The ruling and release absolved legislative Republicans from re-voting on the controversial measure and allowed them then to fast-track the rest of the budget with greater ease: Assembly leaders had publicly signaled to the Court that Tuesday afternoon was the legislators' deadline; the ruling was released while GOP assembly members were waiting in caucus, and others had predicted with confidence that the ruling would come down prior to legislators setting in motion their processes to re-vote.

The whole thing appeared choreographed.

Some discussion and background, here.

(Apparently that last link was broken. Working now. Sorry)


Anonymous said...

broken link... "here." And I really want to go there!

James Rowen said...

Sorry. Fixed. Thanks for letting me know.

Anonymous said...

Who can find it first: go!

James Rowen said...

To Anon, 4:37 p.m. Added in the text as a link at "rules" - - - - so, thanks.

gnarlytrombone said...

Looks like we amateurs will have to take a crack at it.

Code of Judicial Conduct 60.04(1)(e):

...A judge may not initiate, permit, engage in or consider ex parte communications concerning a pending or impending action or proceeding...

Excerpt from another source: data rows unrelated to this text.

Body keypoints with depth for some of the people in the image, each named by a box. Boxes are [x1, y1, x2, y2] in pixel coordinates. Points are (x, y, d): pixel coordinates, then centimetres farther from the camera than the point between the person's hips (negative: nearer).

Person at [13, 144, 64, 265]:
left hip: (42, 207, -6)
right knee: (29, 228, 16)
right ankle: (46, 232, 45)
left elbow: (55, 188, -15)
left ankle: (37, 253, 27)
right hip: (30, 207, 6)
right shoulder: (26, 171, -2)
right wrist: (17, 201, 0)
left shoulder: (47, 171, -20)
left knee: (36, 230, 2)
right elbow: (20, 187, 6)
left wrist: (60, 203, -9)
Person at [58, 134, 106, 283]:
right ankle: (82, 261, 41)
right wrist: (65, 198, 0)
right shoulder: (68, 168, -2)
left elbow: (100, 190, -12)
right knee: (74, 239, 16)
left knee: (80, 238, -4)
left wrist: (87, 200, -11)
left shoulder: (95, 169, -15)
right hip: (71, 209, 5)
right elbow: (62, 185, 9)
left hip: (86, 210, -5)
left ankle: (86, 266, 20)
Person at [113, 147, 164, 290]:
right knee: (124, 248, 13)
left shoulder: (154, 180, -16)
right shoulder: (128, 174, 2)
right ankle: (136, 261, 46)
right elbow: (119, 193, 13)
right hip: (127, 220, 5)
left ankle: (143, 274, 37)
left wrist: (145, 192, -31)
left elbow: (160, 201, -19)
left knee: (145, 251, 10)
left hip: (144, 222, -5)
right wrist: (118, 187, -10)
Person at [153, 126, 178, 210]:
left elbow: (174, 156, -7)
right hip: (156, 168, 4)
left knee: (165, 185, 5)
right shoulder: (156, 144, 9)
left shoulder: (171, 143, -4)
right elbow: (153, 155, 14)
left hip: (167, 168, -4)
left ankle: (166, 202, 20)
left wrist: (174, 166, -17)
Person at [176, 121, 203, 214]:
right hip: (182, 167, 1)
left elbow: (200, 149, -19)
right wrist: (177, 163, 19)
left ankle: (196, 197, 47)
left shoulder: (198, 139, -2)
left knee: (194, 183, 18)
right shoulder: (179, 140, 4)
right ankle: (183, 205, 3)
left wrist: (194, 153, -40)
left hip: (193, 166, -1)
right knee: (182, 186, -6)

...The proscription against communications concerning a proceeding includes communications from lawyers, law teachers, and other persons who are not participants in the proceeding... To the extent reasonably possible, all parties or their lawyers shall be included in communications with a judge.

gnarlytrombone said...

Also: A judge must make reasonable efforts, including the provision of appropriate supervision, to ensure that SCR 60.04 (1) (g) is not violated through law clerks or other personnel on the judge's staff.